## Directions
Can you return every line of text from all the rows below, word for word, without the pictures?
____
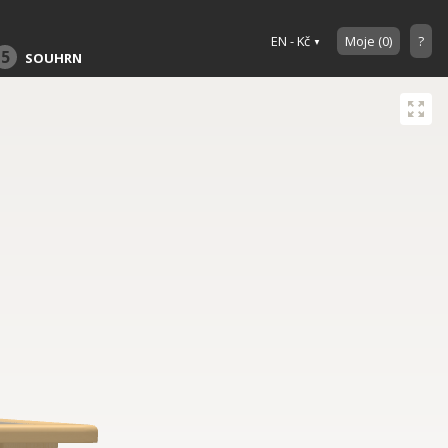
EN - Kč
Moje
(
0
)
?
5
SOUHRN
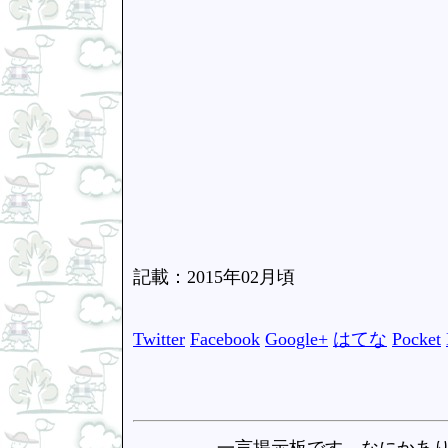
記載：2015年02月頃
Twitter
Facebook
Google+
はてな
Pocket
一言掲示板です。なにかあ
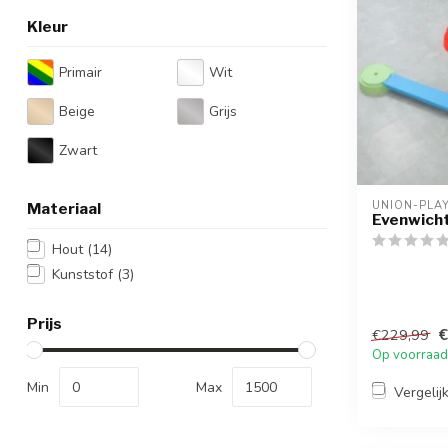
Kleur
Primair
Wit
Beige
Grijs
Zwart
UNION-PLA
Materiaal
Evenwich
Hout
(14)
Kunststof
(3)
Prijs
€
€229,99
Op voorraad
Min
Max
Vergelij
____
## Your response
EN - Kč
Moje
(
0
)
?
5
SOUHRN
記載：2015年02月頃
Twitter
Facebook
Google+
はてな
Pocket
一言掲示板です。なにかあ
Kleur
Primair
Wit
Beige
Grijs
Zwart
UNION-PLA
Materiaal
Evenwich
Hout
(14)
Kunststof
(3)
Prijs
€
€229,99
Op voorraad
Min
Max
Vergelij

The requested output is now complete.